6. Garagen, Carports und Stellplätze sind in den dafür vorgesehenen Flächen zulässig. Carports sind auch außerhalb der Baugrenzen mit einem Stauraum von mindestens 1 m zur Erschließungsstraße zulässig. Garagen sind außerhalb der Baugrenzen zulässig, wenn die Zufahrt zwischen Garage und öffentlicher Erschließungsstraße mindestens 5 m lang ist.
11. Die Beläge von untergeordneten privaten und öffentlichen Flächen, wie Parkplätze, Zufahrten zu Garagen, Stellflächen unter Carports sind mit versickerungsfähigen Belägen mit einem Abflussbeiwert von max. 0,6 auszuführen.

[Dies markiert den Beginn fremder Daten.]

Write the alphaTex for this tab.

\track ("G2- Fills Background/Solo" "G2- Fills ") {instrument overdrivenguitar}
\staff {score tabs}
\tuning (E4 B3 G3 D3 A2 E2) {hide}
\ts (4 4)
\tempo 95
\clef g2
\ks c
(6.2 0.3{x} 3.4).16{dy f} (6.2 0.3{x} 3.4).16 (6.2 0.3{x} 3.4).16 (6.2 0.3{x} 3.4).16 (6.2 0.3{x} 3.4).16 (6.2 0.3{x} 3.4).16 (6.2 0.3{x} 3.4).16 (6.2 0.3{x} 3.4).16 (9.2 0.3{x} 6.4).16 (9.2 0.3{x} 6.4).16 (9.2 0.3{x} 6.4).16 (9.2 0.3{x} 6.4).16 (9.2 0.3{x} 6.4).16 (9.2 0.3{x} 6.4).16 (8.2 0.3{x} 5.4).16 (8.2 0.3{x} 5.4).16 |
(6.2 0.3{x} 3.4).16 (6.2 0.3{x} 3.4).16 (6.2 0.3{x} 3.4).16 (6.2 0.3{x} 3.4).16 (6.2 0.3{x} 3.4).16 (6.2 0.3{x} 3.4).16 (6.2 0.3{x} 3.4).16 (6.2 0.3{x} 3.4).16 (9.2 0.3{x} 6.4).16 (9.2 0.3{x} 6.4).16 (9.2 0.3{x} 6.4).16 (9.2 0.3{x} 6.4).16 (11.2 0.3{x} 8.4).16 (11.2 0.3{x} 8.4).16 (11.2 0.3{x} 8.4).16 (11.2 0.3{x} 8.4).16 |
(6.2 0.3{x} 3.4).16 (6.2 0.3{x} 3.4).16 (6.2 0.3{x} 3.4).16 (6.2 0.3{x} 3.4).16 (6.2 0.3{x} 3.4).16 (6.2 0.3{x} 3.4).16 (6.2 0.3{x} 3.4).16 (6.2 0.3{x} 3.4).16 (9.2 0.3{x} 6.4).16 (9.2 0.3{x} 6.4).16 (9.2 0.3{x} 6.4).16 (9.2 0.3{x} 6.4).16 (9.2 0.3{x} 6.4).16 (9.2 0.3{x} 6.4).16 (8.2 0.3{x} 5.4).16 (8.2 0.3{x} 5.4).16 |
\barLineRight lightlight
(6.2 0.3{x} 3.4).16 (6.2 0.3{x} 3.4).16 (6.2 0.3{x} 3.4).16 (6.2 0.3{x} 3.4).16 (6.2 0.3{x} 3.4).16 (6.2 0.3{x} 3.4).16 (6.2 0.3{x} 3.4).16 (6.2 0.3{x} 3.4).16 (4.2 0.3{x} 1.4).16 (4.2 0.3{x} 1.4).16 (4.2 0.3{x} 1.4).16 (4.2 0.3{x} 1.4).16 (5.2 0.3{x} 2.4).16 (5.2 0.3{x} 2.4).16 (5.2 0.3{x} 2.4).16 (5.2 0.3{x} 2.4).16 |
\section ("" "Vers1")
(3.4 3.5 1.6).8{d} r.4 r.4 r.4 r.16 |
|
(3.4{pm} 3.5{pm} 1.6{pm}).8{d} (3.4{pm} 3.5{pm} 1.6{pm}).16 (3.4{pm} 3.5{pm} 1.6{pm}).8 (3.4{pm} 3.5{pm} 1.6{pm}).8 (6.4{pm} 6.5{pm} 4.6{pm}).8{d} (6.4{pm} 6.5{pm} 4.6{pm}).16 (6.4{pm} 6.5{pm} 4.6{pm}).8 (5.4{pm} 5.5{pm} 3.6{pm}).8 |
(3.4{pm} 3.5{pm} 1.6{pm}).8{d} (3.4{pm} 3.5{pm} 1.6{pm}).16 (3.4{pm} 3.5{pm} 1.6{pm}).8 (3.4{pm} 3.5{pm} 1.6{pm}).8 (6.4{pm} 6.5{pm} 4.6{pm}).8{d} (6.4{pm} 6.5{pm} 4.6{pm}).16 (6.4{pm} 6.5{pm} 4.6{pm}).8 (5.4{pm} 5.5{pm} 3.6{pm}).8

17. Ein 5 m breiter Streifen entlang der … darf nicht eingezäunt werden. Er ist von Bebauung, Auffüllung oder gärtnerischer Nutzung freizuhalten.“
3
In der Begründung zum Bebauungsplan ist u.a. ausgeführt:
„6. Sonstiges
Überschwemmungsbereich, Abstand zur …:
Die Planung befindet sich innerhalb des 60 m Einflussbereichs der …, einem Gewässer 3. Ordnung. Allerdings befindet sich die beplante Fläche innerhalb eines bebauten Zusammenhangs, in dem die benachbarten Gebäude in direkter Nähe zur … stehen.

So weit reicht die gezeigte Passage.